* TASK STATEMENT *
Going down the data below, set down exactly the line with "30: (1020, 497, 0.17)" and each line after it through the line with "37: (605, 395, 0.18)"; no other lines.

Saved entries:

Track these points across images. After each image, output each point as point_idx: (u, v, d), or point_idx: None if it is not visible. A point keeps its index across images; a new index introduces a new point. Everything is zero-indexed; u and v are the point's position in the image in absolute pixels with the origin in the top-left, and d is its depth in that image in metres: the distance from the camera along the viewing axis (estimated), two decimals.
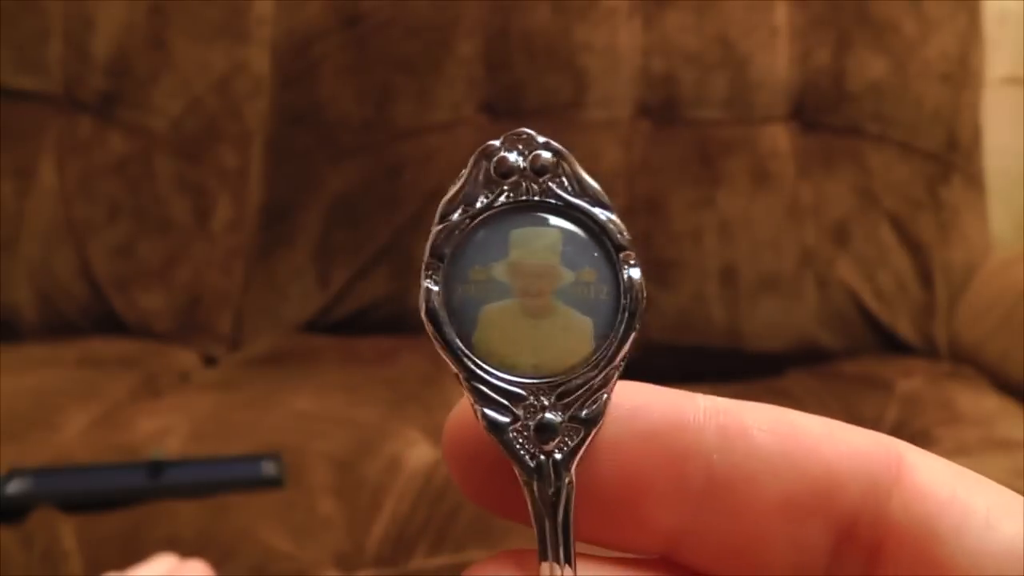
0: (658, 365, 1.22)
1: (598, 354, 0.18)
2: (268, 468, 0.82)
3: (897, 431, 0.98)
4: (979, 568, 0.16)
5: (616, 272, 0.18)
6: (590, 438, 0.18)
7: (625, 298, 0.18)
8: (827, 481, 0.17)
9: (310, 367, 1.12)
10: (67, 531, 0.74)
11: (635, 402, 0.18)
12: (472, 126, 1.26)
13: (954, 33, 1.24)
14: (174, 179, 1.26)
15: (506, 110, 1.26)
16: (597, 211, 0.19)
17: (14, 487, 0.78)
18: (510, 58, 1.25)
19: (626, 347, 0.18)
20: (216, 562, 0.69)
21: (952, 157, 1.24)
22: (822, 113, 1.24)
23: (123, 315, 1.24)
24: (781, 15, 1.24)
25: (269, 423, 0.93)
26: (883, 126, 1.23)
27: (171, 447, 0.85)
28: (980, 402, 1.03)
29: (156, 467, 0.80)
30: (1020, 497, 0.17)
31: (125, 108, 1.27)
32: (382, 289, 1.24)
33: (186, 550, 0.70)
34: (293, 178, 1.27)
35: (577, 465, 0.18)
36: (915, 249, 1.22)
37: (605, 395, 0.18)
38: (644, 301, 0.18)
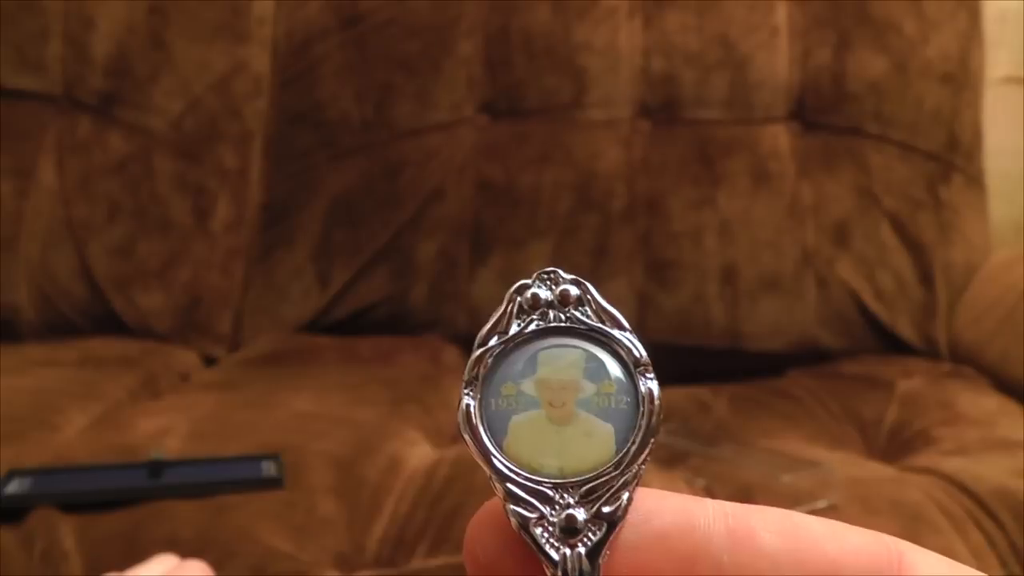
0: (658, 365, 1.22)
1: (620, 455, 0.20)
2: (268, 468, 0.81)
3: (897, 431, 0.98)
4: None
5: (635, 384, 0.20)
6: (614, 533, 0.19)
7: (643, 406, 0.20)
8: None
9: (310, 367, 1.12)
10: (67, 531, 0.74)
11: (648, 506, 0.19)
12: (472, 126, 1.26)
13: (954, 33, 1.24)
14: (174, 179, 1.26)
15: (506, 110, 1.26)
16: (616, 332, 0.21)
17: (14, 487, 0.78)
18: (510, 58, 1.25)
19: (647, 450, 0.20)
20: (216, 562, 0.69)
21: (952, 157, 1.24)
22: (822, 113, 1.24)
23: (123, 315, 1.24)
24: (781, 15, 1.24)
25: (269, 423, 0.93)
26: (883, 126, 1.23)
27: (171, 447, 0.85)
28: (980, 402, 1.03)
29: (156, 467, 0.80)
30: None
31: (125, 108, 1.27)
32: (382, 289, 1.24)
33: (186, 550, 0.70)
34: (293, 178, 1.27)
35: (603, 561, 0.19)
36: (915, 249, 1.22)
37: (627, 493, 0.19)
38: (662, 410, 0.20)
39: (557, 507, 0.19)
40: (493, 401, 0.20)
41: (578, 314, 0.21)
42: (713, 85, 1.24)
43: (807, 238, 1.21)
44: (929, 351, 1.20)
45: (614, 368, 0.20)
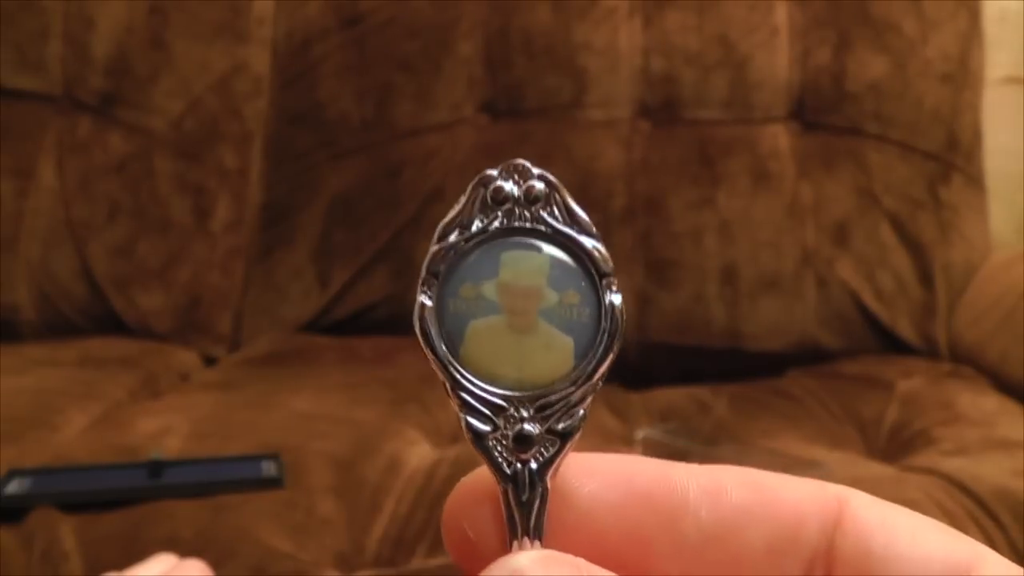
0: (658, 365, 1.23)
1: (577, 371, 0.19)
2: (268, 468, 0.81)
3: (897, 431, 0.98)
4: (907, 571, 0.19)
5: (599, 296, 0.19)
6: (565, 450, 0.19)
7: (606, 321, 0.19)
8: (794, 524, 0.20)
9: (310, 367, 1.12)
10: (67, 531, 0.74)
11: (629, 469, 0.20)
12: (472, 126, 1.26)
13: (954, 33, 1.24)
14: (174, 179, 1.26)
15: (506, 110, 1.26)
16: (584, 239, 0.20)
17: (14, 487, 0.78)
18: (510, 58, 1.25)
19: (604, 366, 0.19)
20: (216, 562, 0.69)
21: (952, 157, 1.24)
22: (822, 113, 1.24)
23: (123, 315, 1.24)
24: (781, 15, 1.24)
25: (269, 423, 0.93)
26: (883, 126, 1.23)
27: (171, 447, 0.85)
28: (980, 402, 1.03)
29: (156, 467, 0.80)
30: (941, 523, 0.20)
31: (125, 108, 1.27)
32: (382, 289, 1.24)
33: (186, 550, 0.70)
34: (293, 178, 1.27)
35: (551, 476, 0.19)
36: (915, 249, 1.22)
37: (582, 410, 0.19)
38: (623, 325, 0.19)
39: (511, 420, 0.19)
40: (451, 302, 0.19)
41: (545, 214, 0.20)
42: (713, 85, 1.24)
43: (807, 238, 1.21)
44: (929, 351, 1.20)
45: (579, 278, 0.19)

* RESPONSE *
30: (1020, 497, 0.17)
31: (125, 108, 1.27)
32: (382, 289, 1.24)
33: (186, 550, 0.70)
34: (293, 178, 1.27)
35: (577, 465, 0.18)
36: (915, 249, 1.22)
37: (605, 395, 0.18)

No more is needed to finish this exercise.